Carter Addresses Legion Convention on Force of Future
By Terri Moon Cronk DoD News, Defense Media Activity
WASHINGTON, September 1, 2015 — The desire to defend those who defend the nation shaped Defense Secretary Ash Carter’s commitments to the force, a national security strategy that meets this century’s needs and plans for the force of the future -- where innovation and technology are pillars of American strength -- he said today at the 97th American Legion National Convention in Baltimore.
Addressing some 5,000 delegates from legion posts around the country, the defense secretary told the Legionnaires that above all else, “our people” are what make our military the finest fighting force the world has ever known.
“Few others know better than you: Our greatest responsibility is to make sure we never put a single one of America's brave sons or daughters or their families in harm’s way without the greatest care and reflection about why we’re doing it and how it benefits our nation,” he said.
Carter said in the next few years, about 1.5 million veterans from the 9/11 generation will join the 2.5 million people who have already left the military.
“How do we lay a foundation for veteran support needed 10, 20 [or] 30 years from now? How do we stay relevant and attract new leaders who will carry forth our missions?” he asked.
Every strategic decision should be a step to keep the nation safe and protect its allies and friends now and in the future, he said.
Addressing Current, Future Threats
As service members remain engaged in Iraq and Afghanistan to preserve gains the nation helped secure, DoD must also “turn the corner and look ahead to a full spectrum of threats today and into the future -- where our focus must be broader than counterinsurgency,” Carter said.
“In the Asia-Pacific, our rebalance toward the region -- where nearly half of humanity and the world’s economies reside -- is aimed at preserving a security architecture strong enough, capable enough and connected enough to ensure all nations have the opportunity to continue to rise,” he said.
While peaceful solutions to disputes are needed, “The United States will fly, sail, and operate wherever international law allows, as we do all around the world,” he said, citing the concerns of the U.S. and other nations about China’s land reclamation in the South China Sea.
The nation’s strategy also supports its European allies, counters Russian aggression and bolsters the NATO alliance, Carter said, and added that the situation in the Middle East is complex.
“We will deliver a lasting defeat to [the Islamic State of Iraq and the Levant],” the secretary said. “With a global coalition of some 60 nations, we’re taking the fight to ISIL across the physical, virtual, and ideological battlespace. Our coalition has conducted over 6,500 airstrikes, severely hampering ISIL’s movement and operations and systematically eliminating this evil group’s leadership.”

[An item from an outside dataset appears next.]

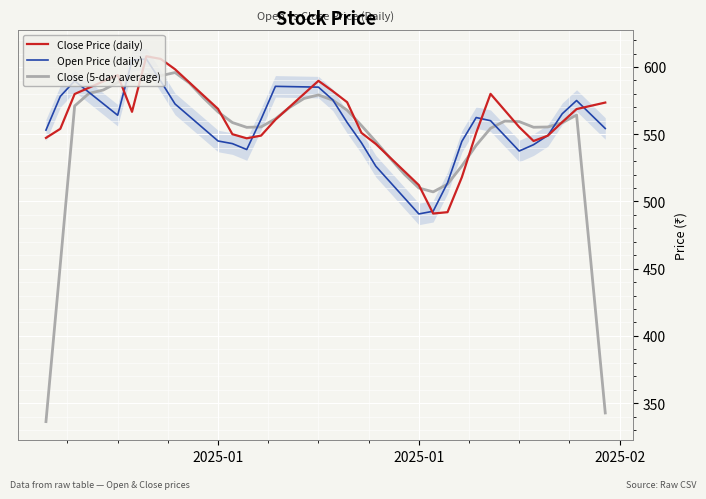

How many data points in Close (5-day average) are above 559?

20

Carter said another important piece of U.S. strategy in the Middle East is the deal to stop Iran from obtaining nuclear weapons. Regardless of circumstances, “Those who wish to do us harm will never find safe haven. If you threaten American lives you will answer for it, no matter what it takes,” the secretary said.
Military Must Embrace Change
Today’s military has no equal, but it must embrace change that has several dimensions, Carter said.
“We have to be open to the wider world of technology. We need a sensible long-term budget that does right by our military and taxpayers. And we need a 21st century personnel system to match a 21st century military -- that’s what I call our force of the future,” he said, adding, “Our unrivaled military must double down on an unrivaled American strength -- our capacity for game-changing innovation.”
Stronger bridges between DoD and the technology community are taking form, Carter noted, adding that investments in innovation and pushing research and development is producing growth in areas such as robotics, data science, cybersecurity, biotech and hypersonic engines.
And in addition to the best technology, DoD also needs the best people, Carter said.
“To support today’s force and meet tomorrow’s threats, we need long-term budget certainty. Our troops need the best training, the newest equipment, and the right compensation. For too long we’ve been forced to make painful tradeoffs, often on short notice, critically undermining our mission,” he said.
Personnel Changes Under Consideration
Proposals to change the personnel system also are under way, the secretary said. “We are thinking many ideas through and we need time to get the best ideas and advice, both from our services and groups like yours, the Legion,” he said.
“We’re pushing for flexibility by building on-ramps and off-ramps to give our people more choices, because wherever compatible with service needs, it shouldn’t feel like you have to choose between pursuing a promotion, supporting a family, or getting a quality education,” Carter said.
The two women who recently graduated Army Ranger school represent a future trend where a strategy of attracting the best personnel for the job from the widest possible pool of candidates. This means DoD keeps pace with change and stays open to the talents and strengths of all Americans who can contribute to the excellence of today’s force -- one where recruitment, retention and readiness are modernized in a way that’s worthy of a 21st century force, he said.
“To stay the best, we must keep our focus on our greatest strength, our people,” the secretary said. “If we do right by our people … America’s security will be assured for generations to come.”